After a couple of hours she said, ‘Stephen, I’m going to get you a drink.’ She went to the kitchen, directed there by women’s voices. Shirley and Alison were making pastry tartlets for that evening’s
Ariadne on Naxos
. They wore scarlet plastic aprons too small for their ample bodies. These two amiable, infinitely wholesome and reassuring women worked on either side of a table where heaps of flour, dishes full of eggs, and bowls of butter cubed into ice water made a scene of plenty, and they were giggling because Shirley had flour on her cheek, and Alison, trying to wipe it off, had brushed it onto Shirley’s plump golden plait.

‘Oh, sorry, Mrs Durham,’ said Shirley. ‘We’re just being silly today.’

‘I’d like to take Mr Ellington-Smith a drink,’ said Sarah.
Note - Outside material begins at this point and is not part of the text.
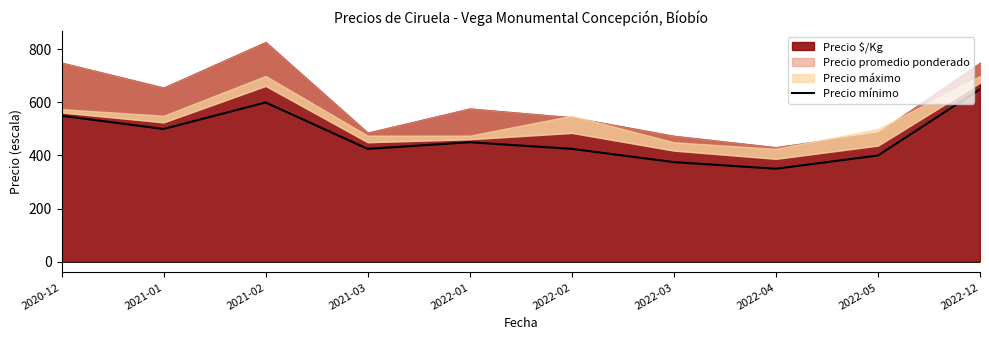

What is the maximum value for Precio mínimo?

650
‘All right. What? Orange juice? Apple juice? Pineapple juice? James likes that. Mango juice—I like that.’ And Shirley broke again into giggles.
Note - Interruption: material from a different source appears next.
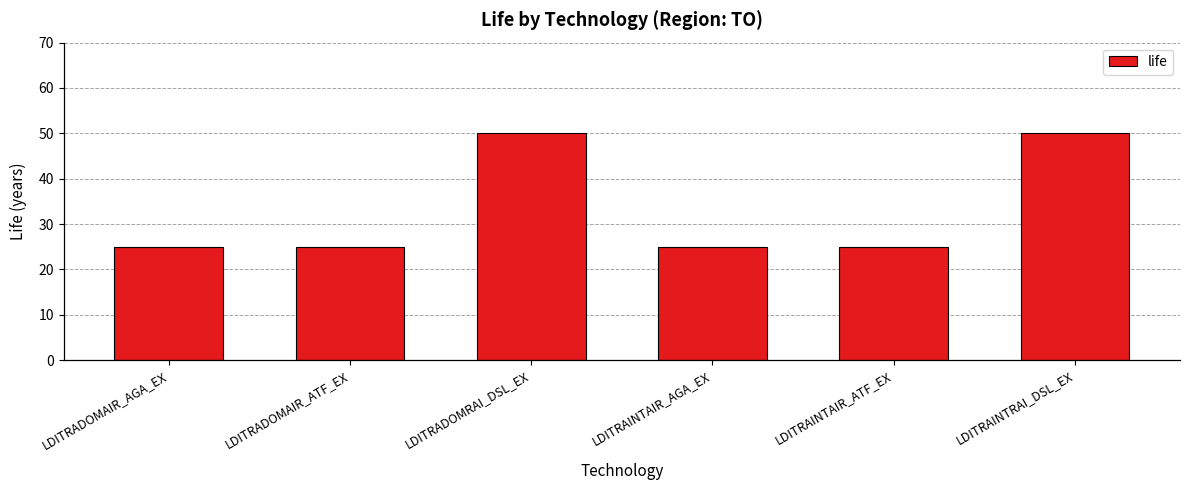

What is the maximum value shown in the chart?

50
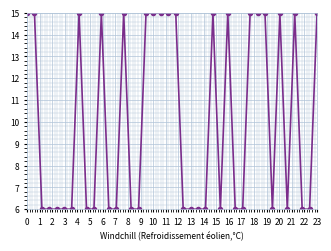

What is the maximum value shown in the chart?

15.0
‘Oh, Shirl,’ said Alison, ‘I’m going to lock you up if no one else does. Help yourself, Mrs Durham. It’s all in the big fridge.’

Sarah chose orange juice, thinking vitamin C was good for depression.

‘Do you know where Mrs Ellington-Smith is?’

‘She and Norah were around not long ago. I think they went upstairs.’

As Sarah left she heard the two young women start up again: giggles and teasing. It occurred to Sarah she was thinking of them as if they were two new-laid free-range eggs; and that she didn’t want to know if one was a single parent and the other looked after an invalid mother.

Stephen had not moved a muscle. She said to him, ‘Stephen, please drink this. You’ve got to drink in this weather.’ She set the glass down on the bench, but he did not take it; she held it to his lips, but he did not drink.

She said, ‘I’m going off for a little, but I’ll be back.’ She had to find Elizabeth. If not her, then Norah. It was mid-afternoon. She went up the steps at the front of the house, where Henry had stood looking after her on that last morning, and into the hall, and then into the room where the company had had their buffet meals, and through the room where the family ate informal meals, and then into the back part of the house, not to the main staircase, but the one where she had seen Stephen’s James stand to gaze out at the tree as if it were a friend. She went on up past that landing to a room that Elizabeth used as an office. She had to force herself to knock, because she was afraid of Elizabeth: not her anger, but her incomprehension. And what was she, Sarah, going to say? ‘I’m worried about Stephen—you know, your husband.’ And what would Elizabeth say? ‘Thank you
so
much, Sarah. It
is
kind of you.’

No reply. She heard voices. Yes, they were Elizabeth’s and Norah’s voices. It occurred to her that not only Elizabeth’s office but her sitting room and her and Norah’s bedroom were up here. She had never been into these rooms. There was a wide corridor with rooms off it, a pleasant corridor with old-fashioned floral wallpaper.
It was dimly lit from a skylight and from the tall window halfway up, or down, the stairs. The scene was domestic, intimate.